WORK INSTRUCTION 1: Copy the stretch of the turkey thread below from "## Linda G." through "a nice trophy." word for word.
WORK INSTRUCTION 2:
Answer these from the turkey thread below:
(a) How much did the turkey weigh?
(b) Which magazine issue had an article on the subject, and on what page does it start?
(c) What does oldforester expect is somewhere in the bird's background, and why?
WORK INSTRUCTION 3: In the turkey thread below, shorten the paragraph that begins "There was an article about this" and keep its main facts.

EXTRACTED TEXT:
*** Begin section ***

Thanks for all the info. This turkey weighed 27.75 pounds, had spurs over 1 inch and a beard that was about 12 3/4. Just a really nice bird. The most beautiful thing you will ever see sitting in the woods. This guy came through strutting with 2 other white toms and it was just amazing. Then I bought him 2 tickets to the gun show.
Kris


----------



## raisinrat (Feb 9, 2006)

There was an article about this in February 2006 Turkey & Turkey Hunting. It starts on pg 12, you all may want to read it. I will scan it for you all to read in few.


----------



## raisinrat (Feb 9, 2006)

*Here it is*

http://209.245.59.102/Gimme/26216447/956839812/89591496/418D8282-00CD-45CF-838C-D99BE3C05741/0.354017/2/Qrigin_of_Domestic_Turkey.pdf 

It may take awhile to load, When it ask to Open or Save click open or you can save it if you want.


----------



## NEMichsportsman (Jul 3, 2001)

Thanks ofr trying Raisin but...
*PRIVATE CONTENT*

(0) The file you are trying to access has not been made publicly available, and cannot be downloaded by anyone but the owner of the file.

Sorry for the inconvenience. 

Contact us if you have any questions, and please include the URL of this document in your correspondence.


----------



## Linda G. (Mar 28, 2002)

http://www.feathersite.com/Poultry/Turkeys/BRKRoyalPalm.html


----------



## oldforester (Feb 12, 2004)

As said, because of the color and size I would expect that there is a little domestic turkey in the background somewhere. Still a nice trophy.


----------

*** End section ***

INFORMATION:

*** Begin section ***

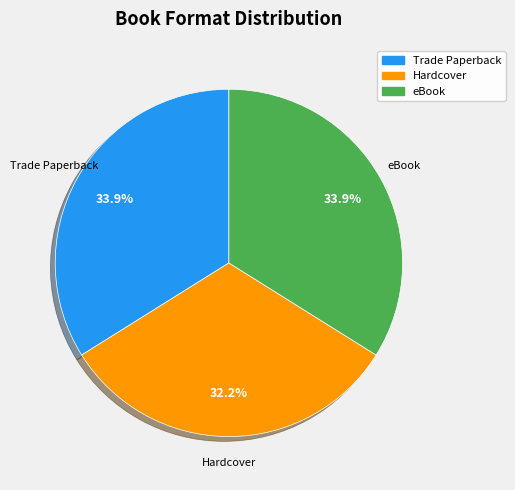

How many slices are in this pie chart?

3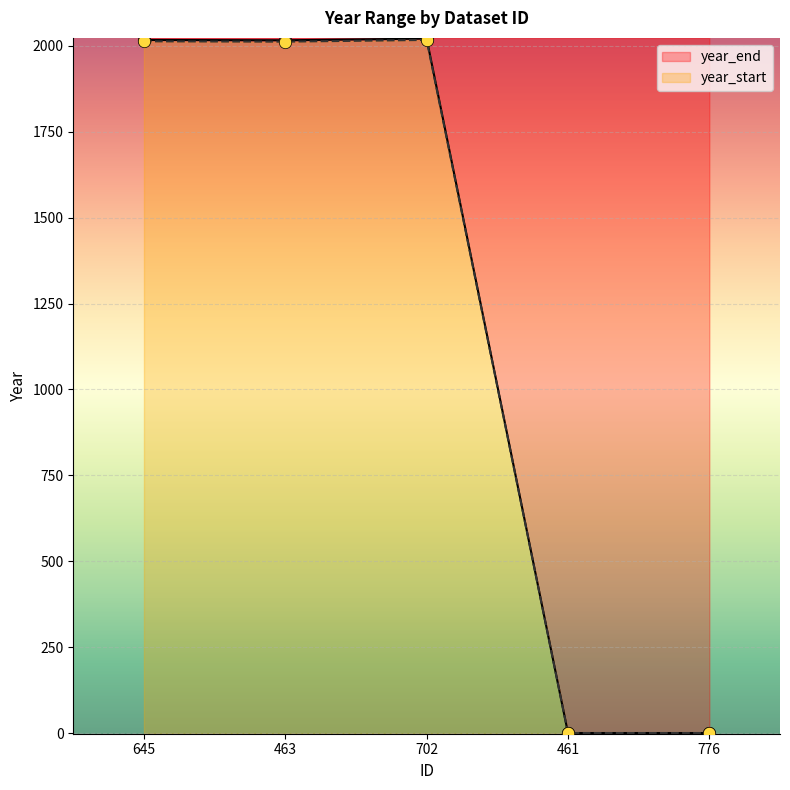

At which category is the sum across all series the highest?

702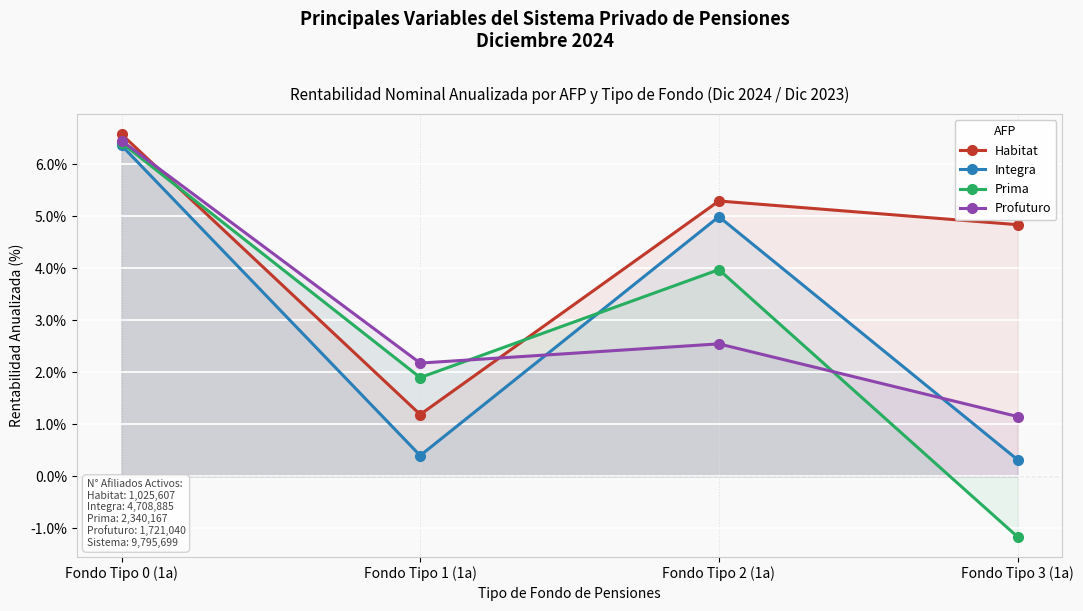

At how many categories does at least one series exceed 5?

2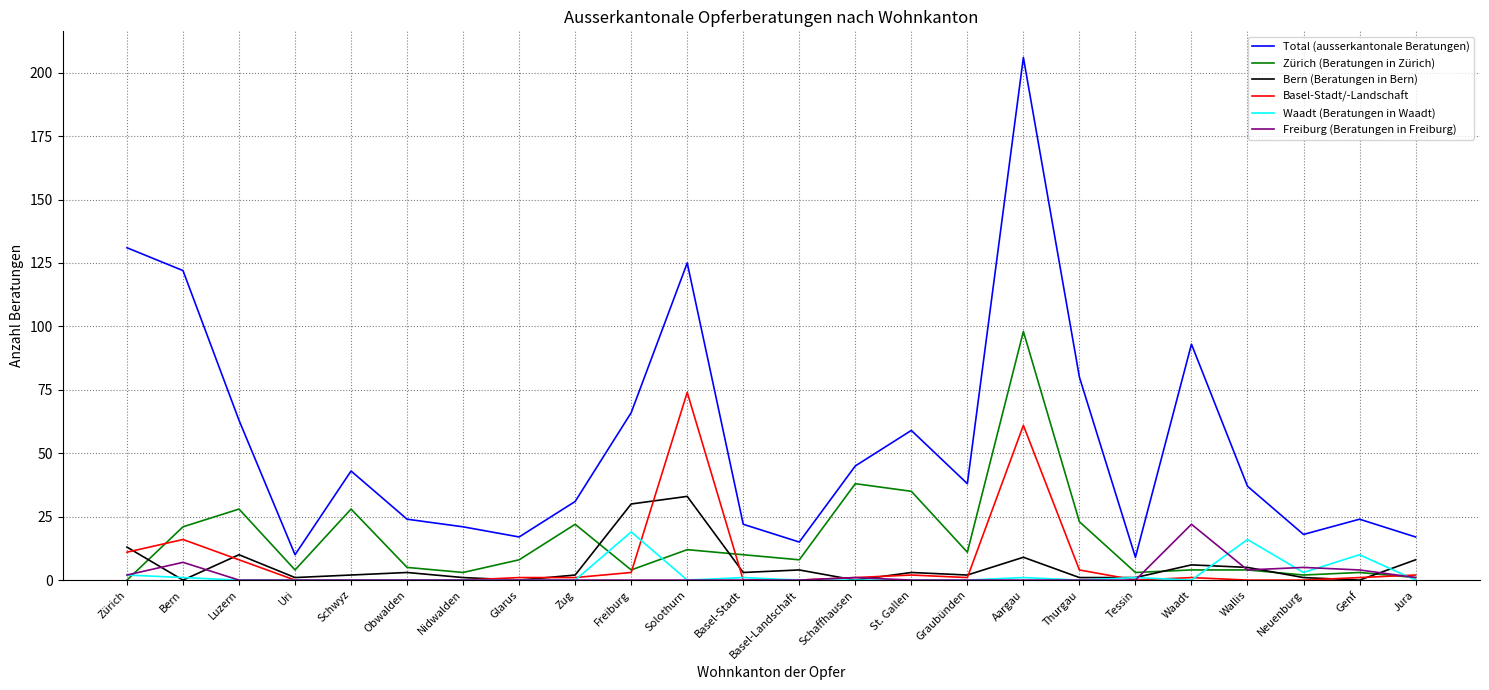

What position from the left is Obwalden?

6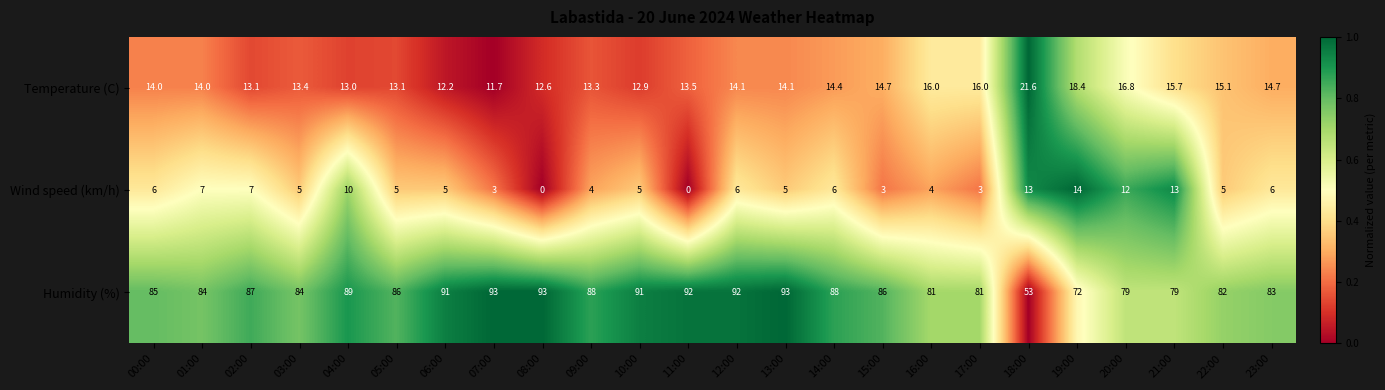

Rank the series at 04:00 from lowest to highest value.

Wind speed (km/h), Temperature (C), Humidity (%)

*** End section ***

OUTPUT 1:
## Linda G. (Mar 28, 2002)

http://www.feathersite.com/Poultry/Turkeys/BRKRoyalPalm.html


----------



## oldforester (Feb 12, 2004)

As said, because of the color and size I would expect that there is a little domestic turkey in the background somewhere. Still a nice trophy.

OUTPUT 2:
(a) 27.75 pounds.
(b) The February 2006 issue of Turkey & Turkey Hunting, starting on page 12.
(c) A little domestic turkey, because of the bird's color and size.

OUTPUT 3: An article on this appeared in the February 2006 Turkey & Turkey Hunting, starting on page 12. It's worth reading, and the poster plans to scan it for everyone soon.